> PROBLEM REQUIREMENTS
Count the lines in the records below that contain the string "range", treating uppercase and lowercase letters as different. Reply with the number alone.

[Extracted records]
-- Opening Marker --
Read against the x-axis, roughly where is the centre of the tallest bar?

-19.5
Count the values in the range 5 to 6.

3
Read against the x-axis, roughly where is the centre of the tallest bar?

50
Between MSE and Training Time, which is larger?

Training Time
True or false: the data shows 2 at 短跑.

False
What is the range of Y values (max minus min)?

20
-- Closing Marker --
-- Opening Marker --
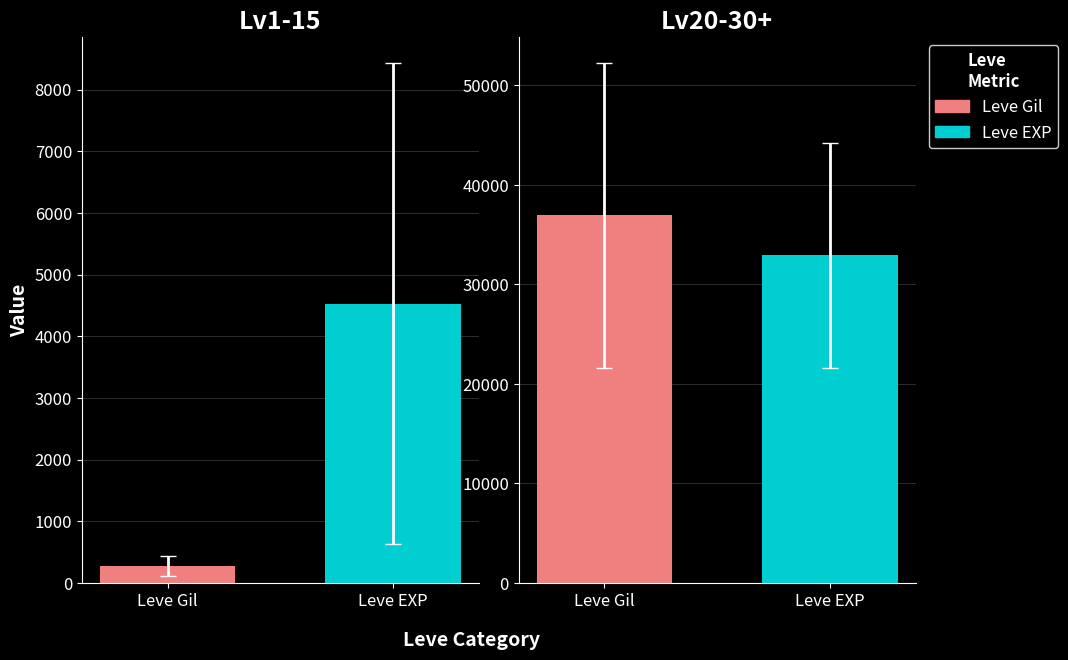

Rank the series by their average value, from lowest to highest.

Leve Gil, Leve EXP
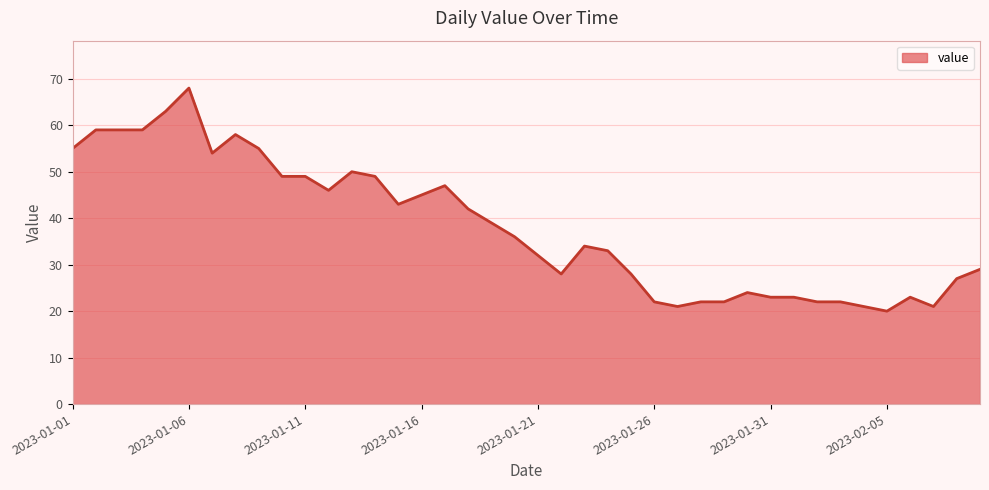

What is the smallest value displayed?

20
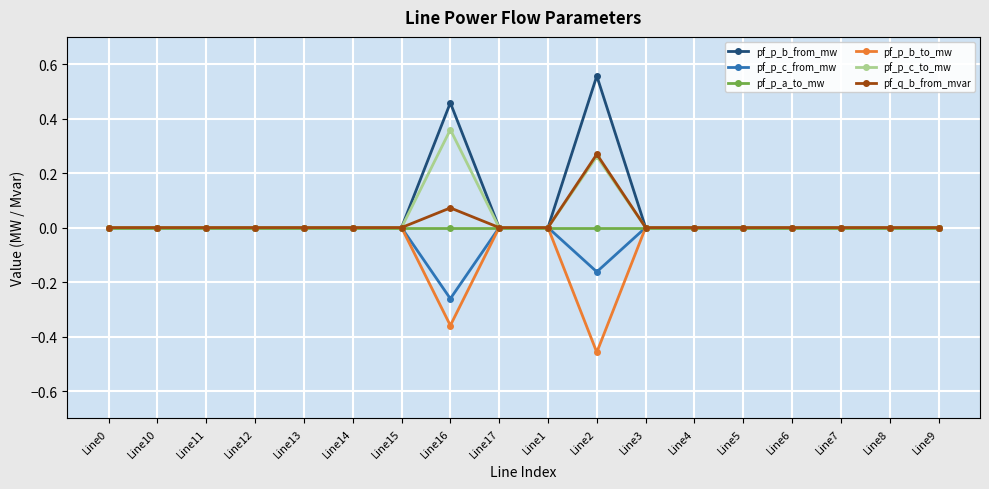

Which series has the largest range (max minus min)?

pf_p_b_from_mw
-- Closing Marker --
> ANSWER SECTION
3